Simulation of fluid flows can be prohibitively expensive, especially for high Reynolds number (turbulent) flows where vortices have dramatically different sizes. To resolve these vortices, especially those with very small sizes, the computational grid has to be very fine, resulting in excessive computational cost. Meanwhile, finer grid requires smaller time step size, which further increases the overall computational cost. For example, direct numerical simulation (DNS) of a turbulent flow at a moderate Reynolds number using a single CPU core can take hundreds of years to complete.
High performance computing (HPC) on massively parallel computer clusters is one of the most effective ways to address the aforementioned challenge. The figure below shows a schematic of the structure of a typical HPC cluster. The compute nodes are interconnected to each other (e.g., using Ethernet or InfiniBand switches) to allow mutual communications in a local network. The master node (or login node) is connected to both this local network and the outer world to allow users to remotely manage jobs on the compute nodes. Each node usually has its own local storage, memories, and synchronized operating system. The overall cluster can also have external shared file systems with very large capacity (Petabytes, for example) for data storage.
My experience with HPC started in 2009 when I was a Ph.D. student at University of Notre Dame doing research on compressible turbulent flow simulation using a solver called "CDP" developed at Stanford University's Center for Turbulence Research. I was initially running test cases on a cluster with 200+ CPU cores, and then moved to much larger supercomputers (with hundreds of thousands of cores) located at national computing centers. The pictures below are some of the supercomputers that I have used in the past years. In addition to being a user, I also rebuilt and managed a small cluster with 240 cores at the Computational Aero and Hydrodynamics Laboratory in the George Washington University (see the CAHL Cluster WikiPage for more information).
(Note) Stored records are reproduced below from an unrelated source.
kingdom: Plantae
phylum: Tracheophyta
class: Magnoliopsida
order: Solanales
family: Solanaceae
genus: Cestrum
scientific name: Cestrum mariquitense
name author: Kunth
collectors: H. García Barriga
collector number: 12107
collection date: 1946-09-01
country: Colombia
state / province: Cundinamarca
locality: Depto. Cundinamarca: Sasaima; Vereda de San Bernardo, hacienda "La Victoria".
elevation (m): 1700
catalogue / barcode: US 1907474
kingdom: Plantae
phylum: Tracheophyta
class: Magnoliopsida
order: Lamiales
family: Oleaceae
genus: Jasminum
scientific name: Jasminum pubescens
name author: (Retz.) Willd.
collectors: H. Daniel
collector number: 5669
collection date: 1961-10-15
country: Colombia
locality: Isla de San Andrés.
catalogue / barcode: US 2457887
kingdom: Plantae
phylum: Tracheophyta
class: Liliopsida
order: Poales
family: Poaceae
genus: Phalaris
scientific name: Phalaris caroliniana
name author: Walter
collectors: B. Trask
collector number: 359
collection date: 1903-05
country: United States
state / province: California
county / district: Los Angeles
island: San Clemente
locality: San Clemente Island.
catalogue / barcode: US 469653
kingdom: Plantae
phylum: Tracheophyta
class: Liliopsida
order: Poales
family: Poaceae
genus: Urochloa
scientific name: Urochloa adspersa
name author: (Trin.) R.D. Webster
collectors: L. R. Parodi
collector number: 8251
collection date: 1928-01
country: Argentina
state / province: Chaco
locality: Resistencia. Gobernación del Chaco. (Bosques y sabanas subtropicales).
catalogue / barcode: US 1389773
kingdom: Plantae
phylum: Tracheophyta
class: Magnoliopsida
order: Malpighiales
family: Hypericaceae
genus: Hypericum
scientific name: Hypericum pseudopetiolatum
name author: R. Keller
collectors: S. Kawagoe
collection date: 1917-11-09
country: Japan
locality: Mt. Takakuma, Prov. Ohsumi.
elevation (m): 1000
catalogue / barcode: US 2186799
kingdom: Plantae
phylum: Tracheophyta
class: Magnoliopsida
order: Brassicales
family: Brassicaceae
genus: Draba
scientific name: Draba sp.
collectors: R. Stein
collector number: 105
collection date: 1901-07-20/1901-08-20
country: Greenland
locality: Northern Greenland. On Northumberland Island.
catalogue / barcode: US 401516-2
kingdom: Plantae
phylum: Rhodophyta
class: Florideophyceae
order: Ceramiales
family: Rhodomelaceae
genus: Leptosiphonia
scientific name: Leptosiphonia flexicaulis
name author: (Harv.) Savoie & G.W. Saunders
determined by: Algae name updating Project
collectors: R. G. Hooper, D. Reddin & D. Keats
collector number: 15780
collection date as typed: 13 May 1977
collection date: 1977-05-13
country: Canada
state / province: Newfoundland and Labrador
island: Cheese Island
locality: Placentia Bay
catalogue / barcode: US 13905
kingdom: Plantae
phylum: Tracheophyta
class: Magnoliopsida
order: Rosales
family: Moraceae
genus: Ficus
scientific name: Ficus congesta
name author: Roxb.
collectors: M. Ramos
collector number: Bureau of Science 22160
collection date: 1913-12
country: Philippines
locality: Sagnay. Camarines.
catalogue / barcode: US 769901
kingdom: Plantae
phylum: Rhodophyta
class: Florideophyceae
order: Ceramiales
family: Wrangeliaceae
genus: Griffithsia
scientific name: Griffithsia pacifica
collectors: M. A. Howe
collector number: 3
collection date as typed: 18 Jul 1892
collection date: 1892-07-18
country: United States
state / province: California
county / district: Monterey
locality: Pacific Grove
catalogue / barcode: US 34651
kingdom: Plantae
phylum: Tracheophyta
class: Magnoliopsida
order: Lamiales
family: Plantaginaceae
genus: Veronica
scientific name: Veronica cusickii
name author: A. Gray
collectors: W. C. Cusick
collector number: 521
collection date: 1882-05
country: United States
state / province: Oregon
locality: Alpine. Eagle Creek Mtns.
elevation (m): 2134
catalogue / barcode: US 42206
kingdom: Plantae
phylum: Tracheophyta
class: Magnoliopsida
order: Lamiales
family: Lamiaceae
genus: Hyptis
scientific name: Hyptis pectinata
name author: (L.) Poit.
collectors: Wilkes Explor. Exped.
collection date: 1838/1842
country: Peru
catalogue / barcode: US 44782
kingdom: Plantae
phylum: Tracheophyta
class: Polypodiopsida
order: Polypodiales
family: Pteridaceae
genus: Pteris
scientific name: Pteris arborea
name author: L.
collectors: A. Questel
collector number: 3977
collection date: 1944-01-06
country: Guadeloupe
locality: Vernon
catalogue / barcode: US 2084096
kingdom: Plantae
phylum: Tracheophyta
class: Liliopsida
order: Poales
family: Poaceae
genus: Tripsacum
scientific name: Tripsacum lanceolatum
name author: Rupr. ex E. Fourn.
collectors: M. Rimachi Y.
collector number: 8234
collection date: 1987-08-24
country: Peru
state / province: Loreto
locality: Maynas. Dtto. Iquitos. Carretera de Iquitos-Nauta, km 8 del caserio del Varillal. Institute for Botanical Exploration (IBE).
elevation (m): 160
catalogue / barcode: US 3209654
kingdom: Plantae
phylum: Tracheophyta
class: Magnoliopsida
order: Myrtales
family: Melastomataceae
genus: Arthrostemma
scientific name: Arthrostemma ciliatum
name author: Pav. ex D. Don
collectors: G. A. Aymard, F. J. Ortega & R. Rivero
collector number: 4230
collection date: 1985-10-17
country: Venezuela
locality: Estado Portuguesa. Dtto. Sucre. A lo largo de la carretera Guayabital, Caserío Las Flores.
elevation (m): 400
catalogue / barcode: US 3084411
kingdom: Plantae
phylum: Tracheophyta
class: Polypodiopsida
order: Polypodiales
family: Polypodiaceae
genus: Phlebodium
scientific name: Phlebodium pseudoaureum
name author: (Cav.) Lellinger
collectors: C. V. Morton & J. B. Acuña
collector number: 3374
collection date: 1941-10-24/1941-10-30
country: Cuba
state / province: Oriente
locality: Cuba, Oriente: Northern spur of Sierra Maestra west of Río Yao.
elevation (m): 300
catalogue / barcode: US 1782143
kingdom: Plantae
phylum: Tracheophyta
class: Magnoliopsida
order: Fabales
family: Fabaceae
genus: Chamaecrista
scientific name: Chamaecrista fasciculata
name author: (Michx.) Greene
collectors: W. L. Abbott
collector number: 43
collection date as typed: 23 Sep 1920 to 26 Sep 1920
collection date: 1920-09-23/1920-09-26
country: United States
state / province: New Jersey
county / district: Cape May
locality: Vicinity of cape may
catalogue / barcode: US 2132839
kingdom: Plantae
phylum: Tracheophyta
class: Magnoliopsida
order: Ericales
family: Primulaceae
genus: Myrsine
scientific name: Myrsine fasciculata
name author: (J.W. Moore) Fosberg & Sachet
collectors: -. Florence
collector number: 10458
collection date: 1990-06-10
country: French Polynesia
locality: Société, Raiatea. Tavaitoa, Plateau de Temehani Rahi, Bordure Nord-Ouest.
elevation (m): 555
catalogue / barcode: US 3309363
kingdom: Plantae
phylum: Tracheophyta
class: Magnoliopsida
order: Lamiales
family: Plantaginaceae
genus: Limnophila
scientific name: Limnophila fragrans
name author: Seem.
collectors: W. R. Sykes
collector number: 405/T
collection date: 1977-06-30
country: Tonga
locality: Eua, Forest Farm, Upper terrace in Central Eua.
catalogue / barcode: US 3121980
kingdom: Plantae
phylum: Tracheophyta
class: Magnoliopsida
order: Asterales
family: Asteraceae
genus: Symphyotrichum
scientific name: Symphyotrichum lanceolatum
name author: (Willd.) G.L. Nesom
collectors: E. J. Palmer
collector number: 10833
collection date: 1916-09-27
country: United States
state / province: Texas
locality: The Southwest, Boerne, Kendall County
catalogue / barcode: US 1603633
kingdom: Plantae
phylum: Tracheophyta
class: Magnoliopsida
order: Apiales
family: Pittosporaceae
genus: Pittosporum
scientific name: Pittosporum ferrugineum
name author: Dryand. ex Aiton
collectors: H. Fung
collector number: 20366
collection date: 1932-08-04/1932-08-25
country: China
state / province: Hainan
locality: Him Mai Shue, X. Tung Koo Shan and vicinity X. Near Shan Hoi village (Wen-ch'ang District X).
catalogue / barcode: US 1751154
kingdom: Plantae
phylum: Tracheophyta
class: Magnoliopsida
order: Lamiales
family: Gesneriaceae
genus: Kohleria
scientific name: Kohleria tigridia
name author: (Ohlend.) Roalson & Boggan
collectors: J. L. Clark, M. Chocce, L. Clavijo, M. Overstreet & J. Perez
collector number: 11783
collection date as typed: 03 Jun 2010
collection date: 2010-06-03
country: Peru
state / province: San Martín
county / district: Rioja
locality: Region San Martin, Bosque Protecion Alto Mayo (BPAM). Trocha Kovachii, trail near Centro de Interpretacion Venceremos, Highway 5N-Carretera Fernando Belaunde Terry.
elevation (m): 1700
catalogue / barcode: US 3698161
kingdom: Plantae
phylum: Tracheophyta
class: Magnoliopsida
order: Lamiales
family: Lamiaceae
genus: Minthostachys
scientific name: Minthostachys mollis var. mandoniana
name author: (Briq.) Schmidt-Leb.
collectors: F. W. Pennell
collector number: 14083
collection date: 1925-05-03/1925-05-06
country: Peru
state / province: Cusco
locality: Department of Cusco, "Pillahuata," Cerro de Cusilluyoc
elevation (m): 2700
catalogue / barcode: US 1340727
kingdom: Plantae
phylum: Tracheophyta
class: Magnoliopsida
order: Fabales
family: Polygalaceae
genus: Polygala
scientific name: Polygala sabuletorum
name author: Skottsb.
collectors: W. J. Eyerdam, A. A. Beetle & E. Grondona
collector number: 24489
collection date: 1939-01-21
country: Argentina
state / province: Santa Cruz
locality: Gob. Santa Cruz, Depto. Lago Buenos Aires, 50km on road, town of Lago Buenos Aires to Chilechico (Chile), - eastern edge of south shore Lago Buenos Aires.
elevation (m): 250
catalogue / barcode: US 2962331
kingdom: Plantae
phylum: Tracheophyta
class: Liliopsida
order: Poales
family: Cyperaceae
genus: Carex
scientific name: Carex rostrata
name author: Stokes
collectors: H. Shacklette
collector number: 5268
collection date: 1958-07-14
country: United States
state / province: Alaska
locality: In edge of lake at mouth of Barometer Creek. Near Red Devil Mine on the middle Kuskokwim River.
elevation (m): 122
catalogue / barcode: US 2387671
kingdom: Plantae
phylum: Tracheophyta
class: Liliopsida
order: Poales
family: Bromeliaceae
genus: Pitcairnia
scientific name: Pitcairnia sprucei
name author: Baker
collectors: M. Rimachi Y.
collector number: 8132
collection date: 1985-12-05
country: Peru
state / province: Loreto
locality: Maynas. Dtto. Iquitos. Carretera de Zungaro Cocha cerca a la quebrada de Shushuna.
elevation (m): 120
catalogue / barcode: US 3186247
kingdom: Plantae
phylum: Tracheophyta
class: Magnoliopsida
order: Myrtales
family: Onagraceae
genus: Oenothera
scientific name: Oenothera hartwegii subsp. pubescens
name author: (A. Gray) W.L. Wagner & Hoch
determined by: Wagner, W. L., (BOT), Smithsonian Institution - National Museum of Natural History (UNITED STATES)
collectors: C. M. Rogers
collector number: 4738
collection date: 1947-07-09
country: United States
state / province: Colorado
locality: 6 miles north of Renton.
My experience on parallel program development also dates back to 2009. At that time, I developed multiple parallel programs (e.g., for interpolation and integration on unstructured grids) using the Message Passing Interface (MPI) standard. In 2012, I started developing my own high-order accurate and massively parallel flow solvers that work on both stationary and dynamic unstructured meshes. The fundamental idea for parallelization is simple: decompose a mesh into small partitions, then distribute each partition to a processor for computation, and inter-processor communication (data exchange) ensures unique and correct solutions. For example, the figure on the left shows the partitions of a simple mesh, where each color represents a partition. The figure on the right shows the parallel efficiency of one of my solvers on a mesh with several thousands of elements. It is seen that the solver approaches the ideal (linear) speedup as the scheme order increases. The development of a good parallel program requires not only in-depth understanding of the algorithm and the design philosophy, but also knowledge of the hardware.